WHAT YOU HAVE TO DO: Set every entry down again exactly, omitting none.

EXCERPTED DATA:
━━━━

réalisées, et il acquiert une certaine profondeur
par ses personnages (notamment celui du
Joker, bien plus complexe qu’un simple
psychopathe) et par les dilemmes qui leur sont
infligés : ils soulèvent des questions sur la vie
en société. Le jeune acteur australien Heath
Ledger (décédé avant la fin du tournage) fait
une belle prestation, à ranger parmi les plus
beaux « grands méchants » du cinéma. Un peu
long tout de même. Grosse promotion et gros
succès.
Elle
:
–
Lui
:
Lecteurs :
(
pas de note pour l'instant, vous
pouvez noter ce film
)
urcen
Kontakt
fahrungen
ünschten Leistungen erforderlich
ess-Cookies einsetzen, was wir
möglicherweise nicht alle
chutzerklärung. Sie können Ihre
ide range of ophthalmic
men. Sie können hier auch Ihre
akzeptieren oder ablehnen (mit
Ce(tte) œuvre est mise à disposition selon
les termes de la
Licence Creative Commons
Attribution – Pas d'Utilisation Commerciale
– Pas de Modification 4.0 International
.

━━━━

OUTPUT OF THE TASK:
réalisées, et il acquiert une certaine profondeur
par ses personnages (notamment celui du
Joker, bien plus complexe qu’un simple
psychopathe) et par les dilemmes qui leur sont
infligés : ils soulèvent des questions sur la vie
en société. Le jeune acteur australien Heath
Ledger (décédé avant la fin du tournage) fait
une belle prestation, à ranger parmi les plus
beaux « grands méchants » du cinéma. Un peu
long tout de même. Grosse promotion et gros
succès.
Elle
:
–
Lui
:
Lecteurs :
(
pas de note pour l'instant, vous
pouvez noter ce film
)
urcen
Kontakt
fahrungen
ünschten Leistungen erforderlich
ess-Cookies einsetzen, was wir
möglicherweise nicht alle
chutzerklärung. Sie können Ihre
ide range of ophthalmic
men. Sie können hier auch Ihre
akzeptieren oder ablehnen (mit
Ce(tte) œuvre est mise à disposition selon
les termes de la
Licence Creative Commons
Attribution – Pas d'Utilisation Commerciale
– Pas de Modification 4.0 International
.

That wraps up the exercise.